Instrução A: Transforme em lista o parágrafo da notícia que começa com "Em 2017, a 18ª Vara de Trabalho", mantendo os fatos principais.
Instrução B: Reproduza o trecho da notícia que começa nas palavras "Sérgio Manoel vestiu" e vai até as palavras "2016, na Colômbia.", inclusive.

====== Texto em estudo

O Coritiba fechou um acordo e pagou R$ 220 mil aos herdeiros do ex-volante Sérgio Manoel, falecido no acidente aéreo da Chapecoense. O jogador, que atuou pelo Coxa entre 2012 e 2014, havia movido um processo trabalhista contra o clube em agosto de 2016, mas morreu antes mesmo da primeira audiência do caso.

Sérgio Manoel vestiu a camisa alviverde por quase três anos, mas ficou marcado por duas lesões no ligamento cruzado do joelho esquerdo, em 2012 e 2013, que o afastaram dos gramados por mais de um ano.

Na ocasião, o atleta pagou do próprio bolso as apólices de seguro pelas cirurgias e também não teve seu vínculo estendido por estabilidade, como tinha direito. O ex-volante foi uma das 71 vítimas do desastre da Chape, que aconteceu em novembro de 2016, na Colômbia.

Em 2017, a 18ª Vara de Trabalho de Curitiba determinou que o Coritiba indenizasse a família do ex-atleta em aproximadamente R$ 630 mil. O advogado do jogador cobrou os R$ 25 mil referentes ao seguro e também a estabilidade provisória, obrigação que o clube teria em prorrogar o contrato por 12 meses, incluindo salários, férias, 13º e Fundo de Garantia por Tempo de Serviço (FGTS). O Coxa recorreu e os valores foram reduzidos.

O valor atualizado da indenização era de R$ 230 mil, conforme apurou a reportagem, e o representante jurídico de Sergio Manoel conseguiu o bloqueio da cota televisiva do clube a fim de receber a quantia. A Rede Globo chegou a depositar uma parte do valor diretamente para os representantes do ex-jogador.

Para encerrar o caso, o Alviverde, então, assinou um acordo para que o dinheiro depositado ficasse, de fato, com a família, desde que uma pequena redução fosse concedida. A quantia final da ação ficou em R$ 220 mil.

Por meio da assessoria de imprensa, o Coritiba se manifestou dizendo que não comenta questões do departamento jurídico.

============
====== Linhas listadas

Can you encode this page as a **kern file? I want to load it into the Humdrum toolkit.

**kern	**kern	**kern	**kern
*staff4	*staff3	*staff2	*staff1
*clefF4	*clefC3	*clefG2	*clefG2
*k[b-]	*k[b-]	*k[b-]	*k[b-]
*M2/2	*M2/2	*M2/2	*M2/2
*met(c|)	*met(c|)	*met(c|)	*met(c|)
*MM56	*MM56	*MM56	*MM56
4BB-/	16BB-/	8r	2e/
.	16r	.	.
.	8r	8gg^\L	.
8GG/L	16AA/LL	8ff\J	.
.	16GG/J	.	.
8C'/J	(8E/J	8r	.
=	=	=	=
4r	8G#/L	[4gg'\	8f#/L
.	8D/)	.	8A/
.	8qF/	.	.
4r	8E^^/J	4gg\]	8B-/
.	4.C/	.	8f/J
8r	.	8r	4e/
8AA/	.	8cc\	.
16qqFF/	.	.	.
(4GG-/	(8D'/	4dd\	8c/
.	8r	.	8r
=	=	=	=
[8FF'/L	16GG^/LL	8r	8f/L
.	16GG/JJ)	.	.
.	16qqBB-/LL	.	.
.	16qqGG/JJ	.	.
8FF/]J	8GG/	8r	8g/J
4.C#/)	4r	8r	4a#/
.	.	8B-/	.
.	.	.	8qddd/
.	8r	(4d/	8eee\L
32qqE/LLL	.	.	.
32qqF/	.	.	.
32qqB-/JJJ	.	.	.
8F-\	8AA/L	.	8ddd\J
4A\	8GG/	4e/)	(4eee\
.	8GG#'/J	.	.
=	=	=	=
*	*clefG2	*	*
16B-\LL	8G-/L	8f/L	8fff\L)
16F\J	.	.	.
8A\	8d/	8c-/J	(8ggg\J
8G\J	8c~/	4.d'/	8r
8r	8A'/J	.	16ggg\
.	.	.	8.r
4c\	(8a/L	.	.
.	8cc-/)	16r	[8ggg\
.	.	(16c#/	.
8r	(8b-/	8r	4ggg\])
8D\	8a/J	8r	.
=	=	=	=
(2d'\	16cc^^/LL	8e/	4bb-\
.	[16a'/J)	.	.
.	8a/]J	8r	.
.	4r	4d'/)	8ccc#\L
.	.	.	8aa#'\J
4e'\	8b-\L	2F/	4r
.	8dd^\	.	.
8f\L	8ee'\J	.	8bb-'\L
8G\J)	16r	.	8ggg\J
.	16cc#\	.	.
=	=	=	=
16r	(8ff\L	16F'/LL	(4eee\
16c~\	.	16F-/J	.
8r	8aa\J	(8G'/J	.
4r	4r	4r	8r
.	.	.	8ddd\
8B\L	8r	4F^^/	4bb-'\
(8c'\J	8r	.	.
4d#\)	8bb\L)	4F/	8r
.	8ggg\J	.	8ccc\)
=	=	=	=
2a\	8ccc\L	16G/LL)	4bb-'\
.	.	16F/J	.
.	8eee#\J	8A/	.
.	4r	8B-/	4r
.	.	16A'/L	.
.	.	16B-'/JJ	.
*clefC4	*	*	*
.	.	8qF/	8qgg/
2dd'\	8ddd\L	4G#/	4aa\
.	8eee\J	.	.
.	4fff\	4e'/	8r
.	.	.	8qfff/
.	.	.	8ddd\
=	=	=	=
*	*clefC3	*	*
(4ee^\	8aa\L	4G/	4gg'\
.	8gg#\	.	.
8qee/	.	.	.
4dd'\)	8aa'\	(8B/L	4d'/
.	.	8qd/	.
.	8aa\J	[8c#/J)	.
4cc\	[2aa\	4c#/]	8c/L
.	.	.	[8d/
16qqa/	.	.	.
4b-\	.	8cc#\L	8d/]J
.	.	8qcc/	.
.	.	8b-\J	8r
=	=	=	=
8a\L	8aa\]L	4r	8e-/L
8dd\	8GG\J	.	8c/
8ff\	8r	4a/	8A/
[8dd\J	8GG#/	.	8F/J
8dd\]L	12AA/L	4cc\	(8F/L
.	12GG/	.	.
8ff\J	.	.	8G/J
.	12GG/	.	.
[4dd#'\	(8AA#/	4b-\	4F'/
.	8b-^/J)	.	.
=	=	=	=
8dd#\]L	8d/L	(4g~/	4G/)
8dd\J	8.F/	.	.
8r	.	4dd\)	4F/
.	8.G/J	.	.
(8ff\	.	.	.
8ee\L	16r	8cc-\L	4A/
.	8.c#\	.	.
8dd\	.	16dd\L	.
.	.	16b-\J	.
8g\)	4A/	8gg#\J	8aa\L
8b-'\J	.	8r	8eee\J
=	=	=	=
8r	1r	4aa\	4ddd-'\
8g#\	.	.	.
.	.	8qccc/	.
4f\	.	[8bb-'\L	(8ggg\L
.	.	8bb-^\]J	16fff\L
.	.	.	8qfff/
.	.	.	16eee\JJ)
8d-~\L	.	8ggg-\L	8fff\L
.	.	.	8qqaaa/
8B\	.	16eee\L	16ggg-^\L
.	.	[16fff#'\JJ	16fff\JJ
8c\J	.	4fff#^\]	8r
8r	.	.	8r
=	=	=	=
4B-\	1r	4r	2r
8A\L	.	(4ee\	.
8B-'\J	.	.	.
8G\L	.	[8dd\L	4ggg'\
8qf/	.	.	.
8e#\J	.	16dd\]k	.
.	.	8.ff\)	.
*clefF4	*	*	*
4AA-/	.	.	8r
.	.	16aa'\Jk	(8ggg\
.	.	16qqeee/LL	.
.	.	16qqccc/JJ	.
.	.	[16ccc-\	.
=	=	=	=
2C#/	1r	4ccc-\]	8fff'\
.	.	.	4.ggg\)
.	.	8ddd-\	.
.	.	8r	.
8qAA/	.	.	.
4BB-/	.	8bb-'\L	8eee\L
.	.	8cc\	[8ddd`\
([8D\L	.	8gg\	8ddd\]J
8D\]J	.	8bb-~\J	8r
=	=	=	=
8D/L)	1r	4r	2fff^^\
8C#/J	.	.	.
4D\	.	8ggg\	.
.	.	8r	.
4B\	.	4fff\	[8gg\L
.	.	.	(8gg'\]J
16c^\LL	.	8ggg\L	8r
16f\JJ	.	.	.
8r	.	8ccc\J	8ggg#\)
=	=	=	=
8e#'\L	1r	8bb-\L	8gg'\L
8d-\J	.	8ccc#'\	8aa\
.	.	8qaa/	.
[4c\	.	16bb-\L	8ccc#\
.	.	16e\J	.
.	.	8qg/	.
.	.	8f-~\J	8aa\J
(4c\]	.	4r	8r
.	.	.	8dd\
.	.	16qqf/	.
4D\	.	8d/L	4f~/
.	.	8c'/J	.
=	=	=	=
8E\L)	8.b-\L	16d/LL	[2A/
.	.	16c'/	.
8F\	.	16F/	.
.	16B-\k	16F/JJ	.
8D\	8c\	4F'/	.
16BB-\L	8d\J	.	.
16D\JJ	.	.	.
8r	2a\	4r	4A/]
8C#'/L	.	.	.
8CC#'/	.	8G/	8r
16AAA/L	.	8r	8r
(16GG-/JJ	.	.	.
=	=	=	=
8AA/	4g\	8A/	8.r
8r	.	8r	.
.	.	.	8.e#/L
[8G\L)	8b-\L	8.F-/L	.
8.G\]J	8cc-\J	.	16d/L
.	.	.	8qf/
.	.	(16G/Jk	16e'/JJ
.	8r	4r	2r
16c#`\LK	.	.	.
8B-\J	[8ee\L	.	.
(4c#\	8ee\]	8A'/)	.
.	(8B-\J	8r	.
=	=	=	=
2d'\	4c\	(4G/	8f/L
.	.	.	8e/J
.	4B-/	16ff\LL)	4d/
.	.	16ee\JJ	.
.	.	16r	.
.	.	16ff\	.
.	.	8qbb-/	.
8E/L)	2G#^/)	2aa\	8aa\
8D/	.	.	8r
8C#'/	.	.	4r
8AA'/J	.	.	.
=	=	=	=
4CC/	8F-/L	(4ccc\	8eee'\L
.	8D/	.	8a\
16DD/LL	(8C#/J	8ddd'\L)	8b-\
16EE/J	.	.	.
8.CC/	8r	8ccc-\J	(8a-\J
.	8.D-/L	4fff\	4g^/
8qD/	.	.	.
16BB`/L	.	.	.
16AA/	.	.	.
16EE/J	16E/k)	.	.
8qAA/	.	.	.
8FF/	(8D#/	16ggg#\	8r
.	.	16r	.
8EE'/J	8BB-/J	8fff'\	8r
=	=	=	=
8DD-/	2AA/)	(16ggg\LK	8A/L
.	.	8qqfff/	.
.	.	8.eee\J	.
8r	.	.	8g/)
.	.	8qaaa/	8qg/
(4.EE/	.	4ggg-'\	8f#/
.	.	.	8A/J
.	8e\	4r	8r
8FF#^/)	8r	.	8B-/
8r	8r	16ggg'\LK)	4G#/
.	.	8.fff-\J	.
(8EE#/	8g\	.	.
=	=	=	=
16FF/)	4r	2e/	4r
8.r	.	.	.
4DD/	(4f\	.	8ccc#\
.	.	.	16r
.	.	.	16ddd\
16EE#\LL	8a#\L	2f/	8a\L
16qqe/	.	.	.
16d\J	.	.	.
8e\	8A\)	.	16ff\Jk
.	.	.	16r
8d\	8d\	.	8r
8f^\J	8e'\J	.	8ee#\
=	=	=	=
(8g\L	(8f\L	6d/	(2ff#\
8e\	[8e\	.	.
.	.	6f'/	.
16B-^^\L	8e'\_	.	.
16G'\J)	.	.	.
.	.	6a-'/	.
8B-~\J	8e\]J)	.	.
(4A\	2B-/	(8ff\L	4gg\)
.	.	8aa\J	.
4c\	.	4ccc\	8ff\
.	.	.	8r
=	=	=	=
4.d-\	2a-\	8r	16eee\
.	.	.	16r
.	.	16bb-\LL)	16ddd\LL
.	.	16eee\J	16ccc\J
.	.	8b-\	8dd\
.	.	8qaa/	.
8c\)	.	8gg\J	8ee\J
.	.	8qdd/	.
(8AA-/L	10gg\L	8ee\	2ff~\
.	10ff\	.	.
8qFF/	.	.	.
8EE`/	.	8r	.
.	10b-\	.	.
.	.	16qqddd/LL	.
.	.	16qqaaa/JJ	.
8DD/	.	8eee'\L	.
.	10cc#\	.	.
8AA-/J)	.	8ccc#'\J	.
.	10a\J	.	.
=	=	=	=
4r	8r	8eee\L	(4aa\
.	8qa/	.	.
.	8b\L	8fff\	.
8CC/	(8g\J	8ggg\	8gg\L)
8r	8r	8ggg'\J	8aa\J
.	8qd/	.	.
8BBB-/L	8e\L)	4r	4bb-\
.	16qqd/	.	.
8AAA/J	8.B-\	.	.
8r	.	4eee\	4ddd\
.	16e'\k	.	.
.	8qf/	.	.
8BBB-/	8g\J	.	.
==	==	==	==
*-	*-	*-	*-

============

Resposta da tarefa A:
- Em 2017, a 18ª Vara de Trabalho de Curitiba determinou que o Coritiba indenizasse a família do ex-atleta em cerca de R$ 630 mil.
- O advogado do jogador cobrou R$ 25 mil referentes ao seguro.
- Também cobrou a estabilidade provisória, ou seja, a prorrogação do contrato por 12 meses, com salários, férias, 13º e FGTS.
- O Coritiba recorreu, e os valores foram reduzidos.

Resposta da tarefa B:
Sérgio Manoel vestiu a camisa alviverde por quase três anos, mas ficou marcado por duas lesões no ligamento cruzado do joelho esquerdo, em 2012 e 2013, que o afastaram dos gramados por mais de um ano.

Na ocasião, o atleta pagou do próprio bolso as apólices de seguro pelas cirurgias e também não teve seu vínculo estendido por estabilidade, como tinha direito. O ex-volante foi uma das 71 vítimas do desastre da Chape, que aconteceu em novembro de 2016, na Colômbia.